Bill Lubinger Newhouse News Service

MANTUA, Ohio — Grandma Hardcore collects angel figurines, makes a mean chicken paprikash and grabs a seat at the bingo hall when she’s got extra money.

That covers the “old” and the “grandma.” The “hardcore”?

Follow the sounds of a thumping bass, past a doll collection and a pair of bronzed baby shoes, to a skinny room with faux-wood paneling and an acoustic tile ceiling.

There, a 70-year-old woman, feet up in a brown vinyl recliner, works over a video-game controller like pie dough and occasionally curses like a trucker at her 34-inch television.

This otherwise-shy woman with bad knees, weak hearing and a gap-tooth smile is a harder-core gamer than players one-fourth her age.

Old Grandma Hardcore plays about 10 hours a day.

The story of Barbara St. Hilaire — her real name — has bemused video gamers and news media the world over, though no one’s more puzzled by the fuss than “OGH.”

“I don’t believe it because I don’t deserve it. It’s just me,” she said, taking a break from a round of “Hexic HD” on the Xbox 360 at her family’s century-old home in Mantua.

No one’s hotter in Mantua, a town of about 1,000 people about 30 miles southeast of Cleveland, than the granny with game.

How hot?

MTV hot. Grandma is a “senior game correspondent,” rating video games for the new online program “The G-Hole” on MTV Overdrive, a broadband video channel.

She’s ESPN The Magazine hot. She just returned from a New York photo shoot for the sports journal, where she was featured as a rising video-gaming star. Most rising stars aren’t yet 20.

So hot that Sony, Microsoft and Nintendo send her free games and game systems to try out because players around the globe value her frank opinion.

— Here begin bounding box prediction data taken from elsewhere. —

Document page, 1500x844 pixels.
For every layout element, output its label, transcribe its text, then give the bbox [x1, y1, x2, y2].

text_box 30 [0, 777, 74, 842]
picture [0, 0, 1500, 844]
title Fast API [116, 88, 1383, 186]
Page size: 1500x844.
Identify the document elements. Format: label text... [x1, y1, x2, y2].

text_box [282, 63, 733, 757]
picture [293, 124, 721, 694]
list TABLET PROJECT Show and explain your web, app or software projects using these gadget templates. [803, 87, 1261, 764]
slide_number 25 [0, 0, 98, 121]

Old Grandma Hardcore is an extreme, for sure, but the gaming market is clearly aging. The first video-game systems came out in the mid-1970s, so the 10-year-olds who played with them are just hitting 40.

While the number of senior gamers is unknown, “we are finding that as people that played games in their childhood grow up, they continue to do so as adults,” said David Cole of DFC Intelligence, which tracks the $29 billion video- and PC-game industry.

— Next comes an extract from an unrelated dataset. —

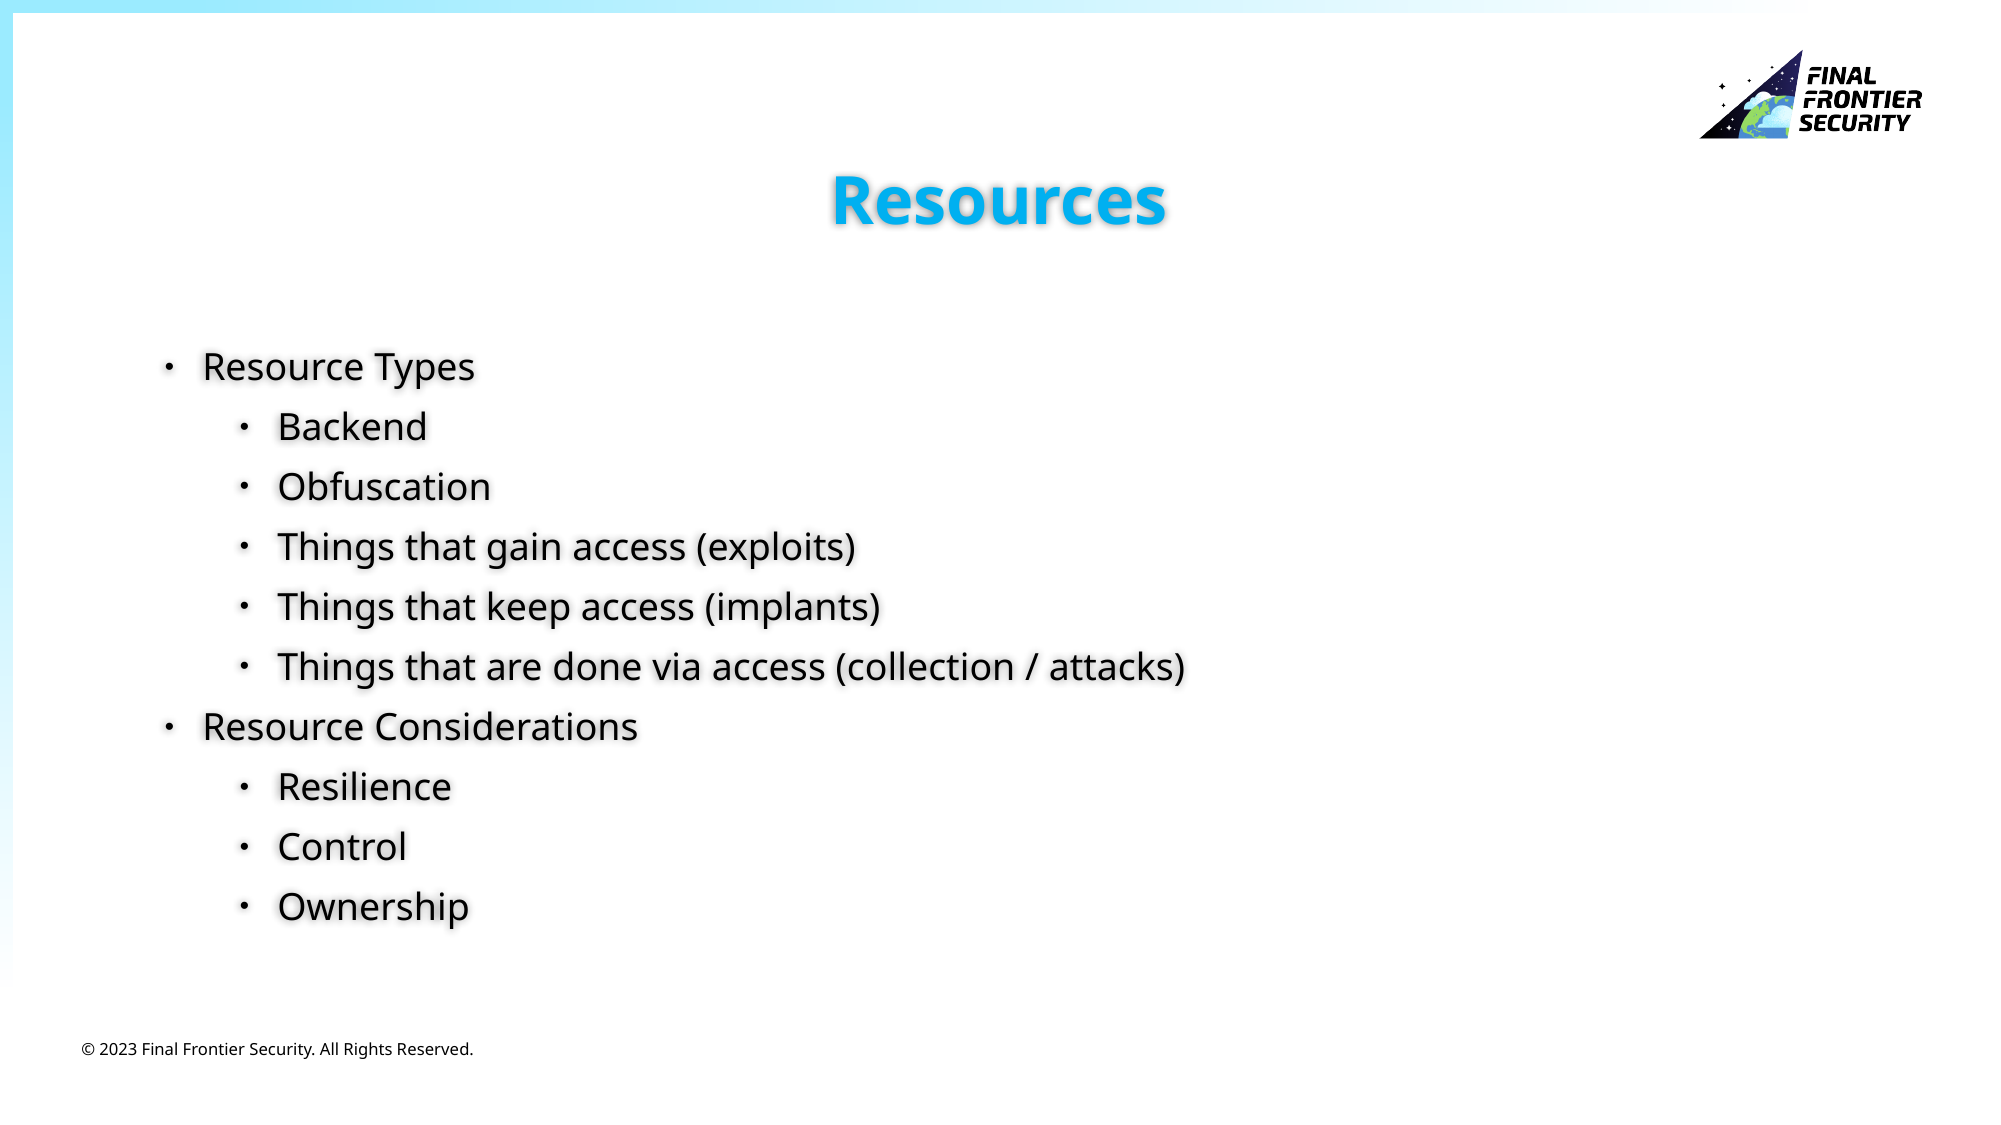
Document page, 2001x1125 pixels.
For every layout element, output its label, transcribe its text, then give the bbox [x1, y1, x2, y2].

St. Hilaire began playing as an adult. She started with “Pong,” then graduated to “Space Invaders” and “Pac-man” at the bowling-alley arcade between her bowling team’s games.

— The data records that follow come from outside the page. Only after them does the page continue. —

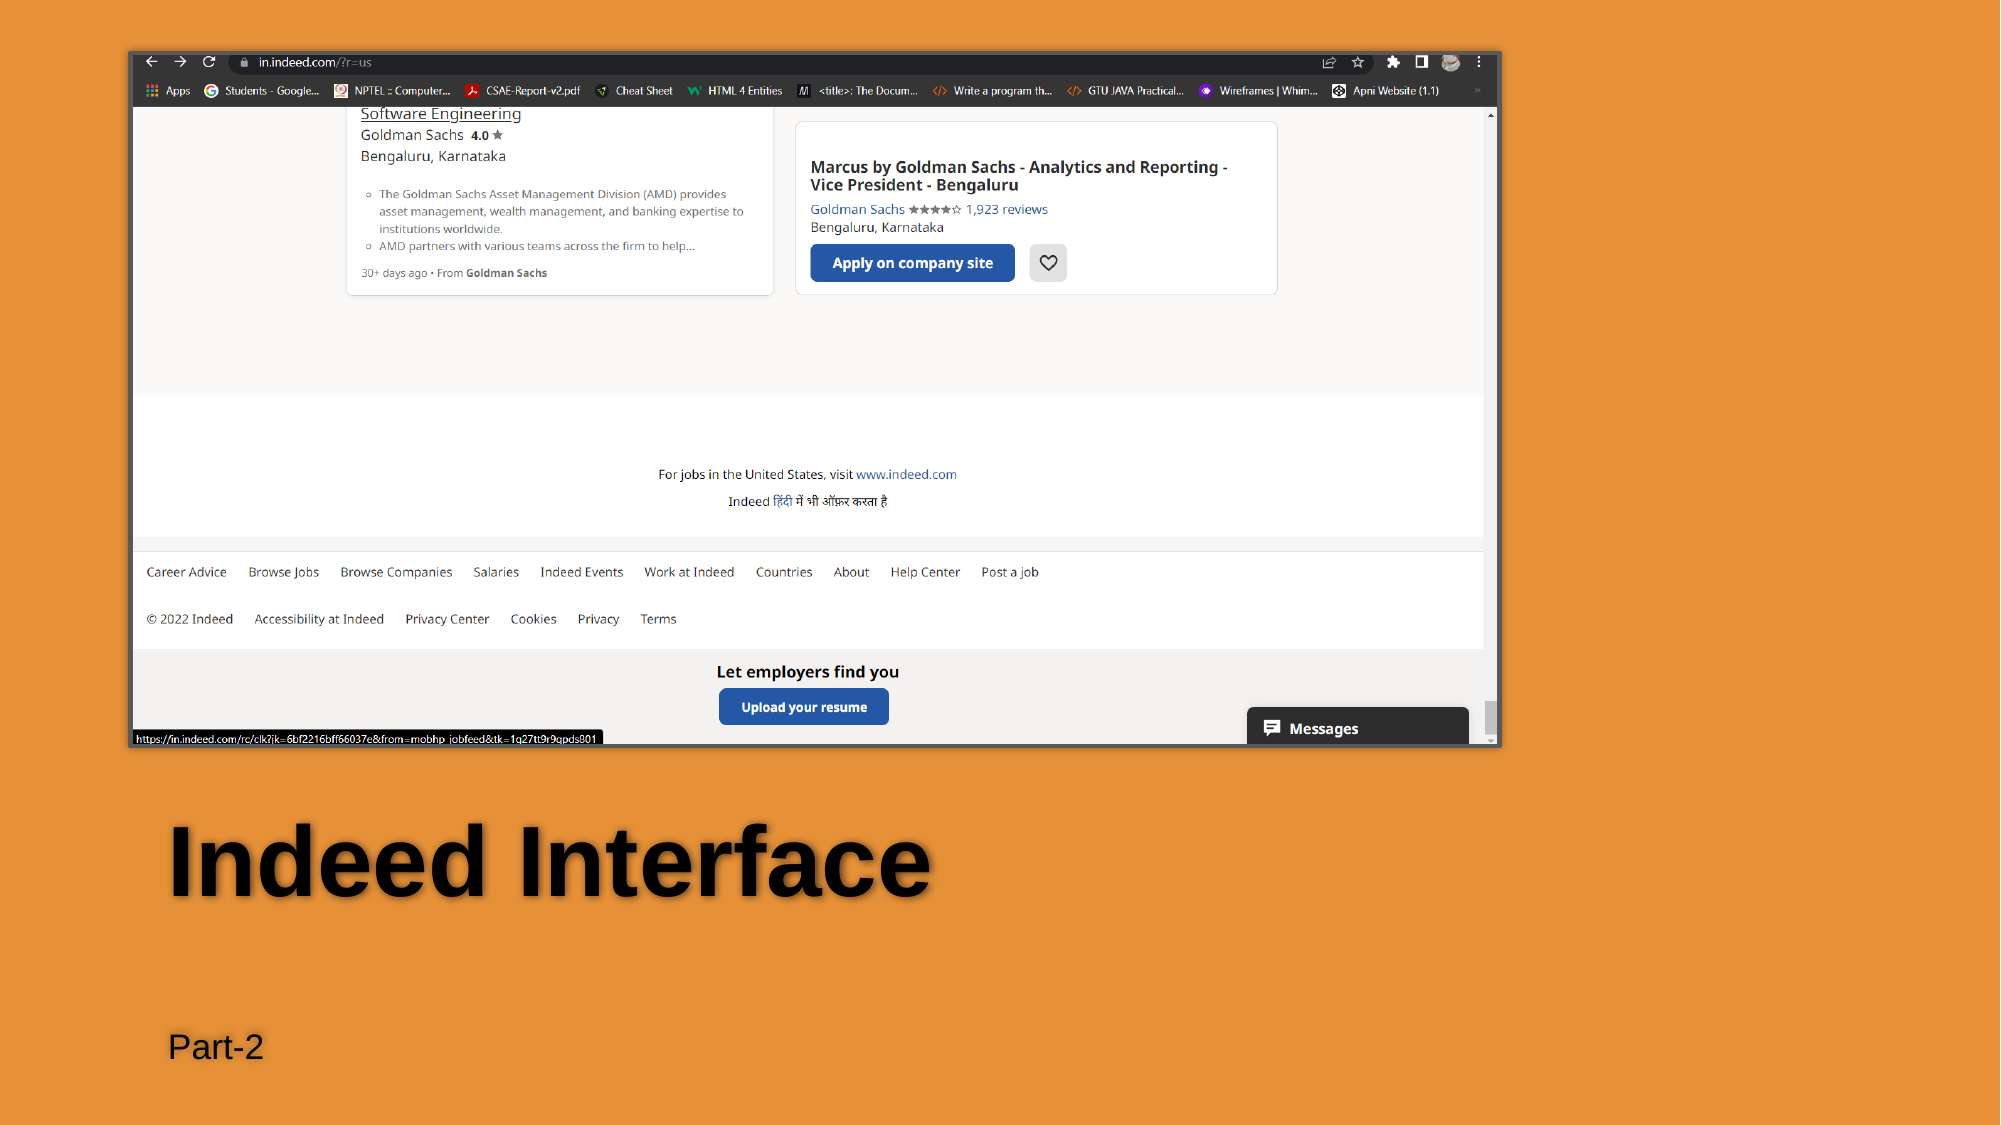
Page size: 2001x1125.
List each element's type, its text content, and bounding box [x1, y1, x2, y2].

title Indeed Interface [153, 743, 2000, 924]
picture [132, 55, 1498, 745]
list Part-2 [153, 1001, 1886, 1083]
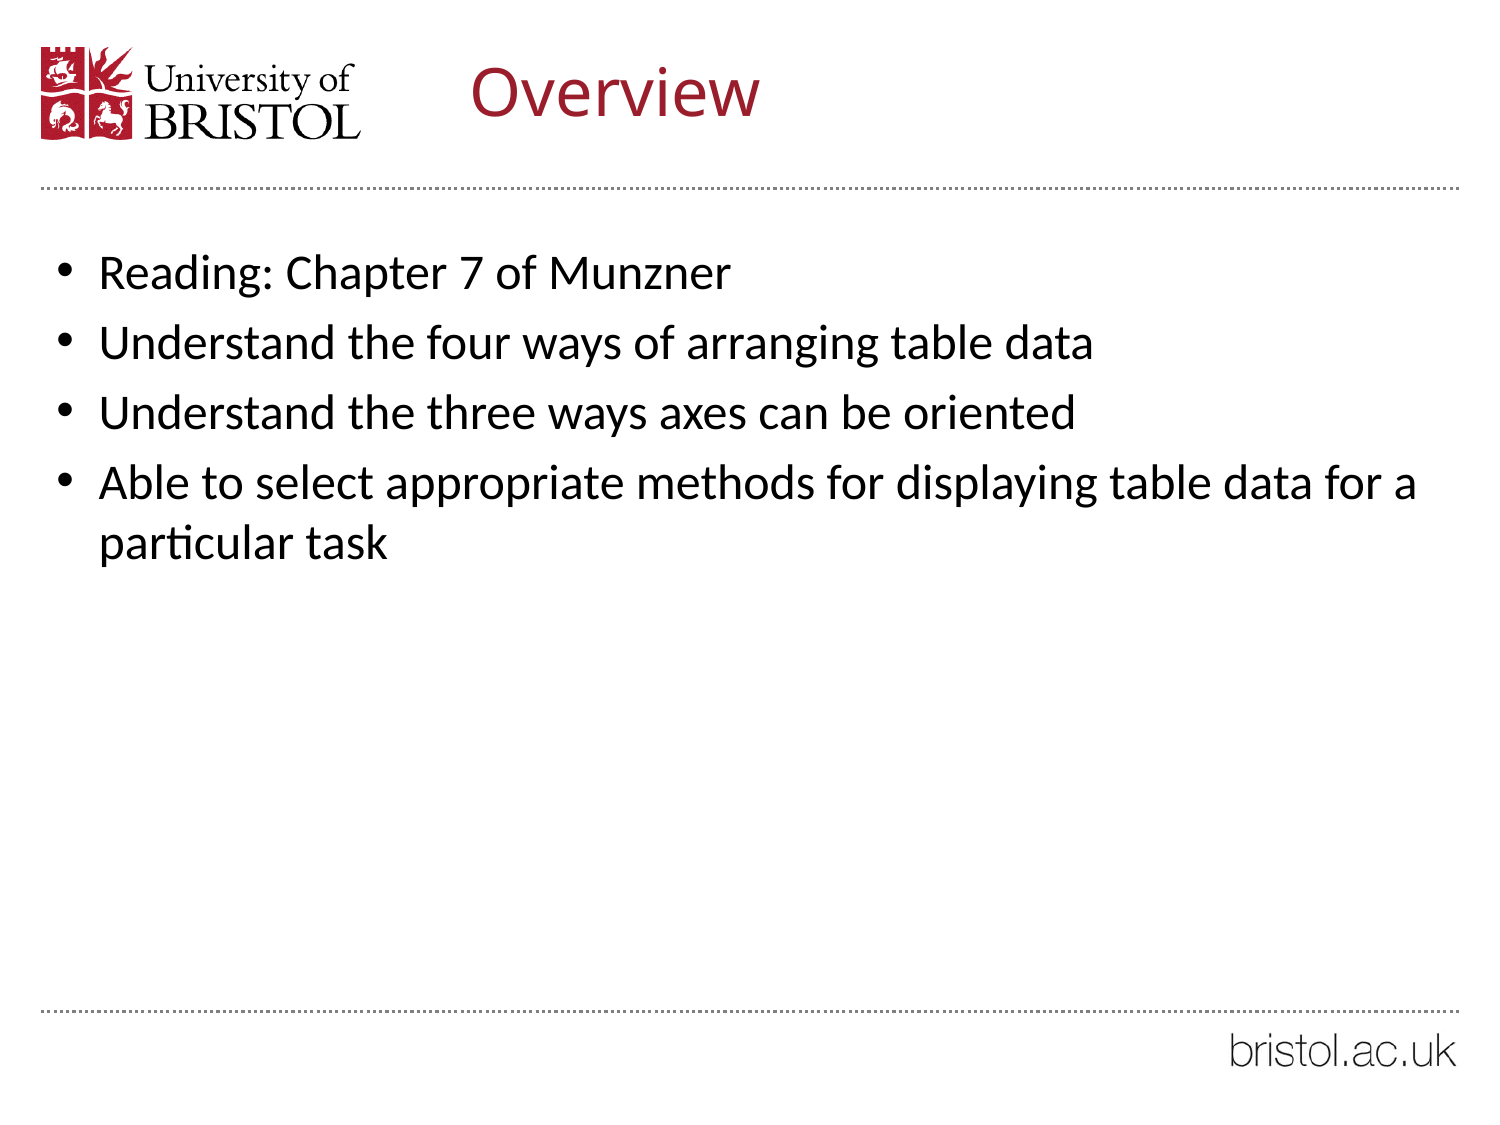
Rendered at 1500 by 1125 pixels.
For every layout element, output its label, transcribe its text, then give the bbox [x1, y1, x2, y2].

While she also enjoys a good book, ceramics and oil painting, gaming is her favorite. Games, she said, are relaxing and stimulating. She’s certain that playing helps keep her mind sharp, and games with sexy, violent story lines don’t upset her because she believes television is worse.

She owns six game systems — three versions of Xbox, a Sony PlayStation 2 and Nintendo’s GameCube and DS. She insists she doesn’t have a favorite system, but her favorite game, among the dozens stacked in a cabinet, is PlayStation’s “Final Fantasy VII.”

And she quietly went about playing — until June, when her 23-year-old grandson, Timothy St. Hilaire, began chronicling her life on a blog.

He described how she often grabs the game controller after breakfast, usually after dinner and sometimes all night when she can’t sleep.

He posts what games she’s playing and notes her reaction in loosely quoted prose: “Let me tell you, Growlanser Generations may not have the graphics of FFX-2, but as far as gameplay and just … you know, fun goes, Growlanser Generations blows Final Fantasy X-2 … out of the water,” reads one Old Grandma Hardcore blogged review. “… Oh! In Growlanser III, try to get the transport magic as soon as possible; you’ll thank me later.”

Popular video-gaming Web sites linked to the blog as an oddity. Gamers across the globe were intrigued.

Grandma, who was born in Cleveland and has been divorced about 30 years, knew nothing about the blog until skeptical readers demanded proof that she existed. So Timothy shot and posted pictures and video of Old Grandma Hardcore at the game control, laughing, swearing in frustration, just being herself.

That’s what adoring fans seem to connect with, too. Hundreds of e-mails arrive for her daily at the blog, oghc.blogspot.com.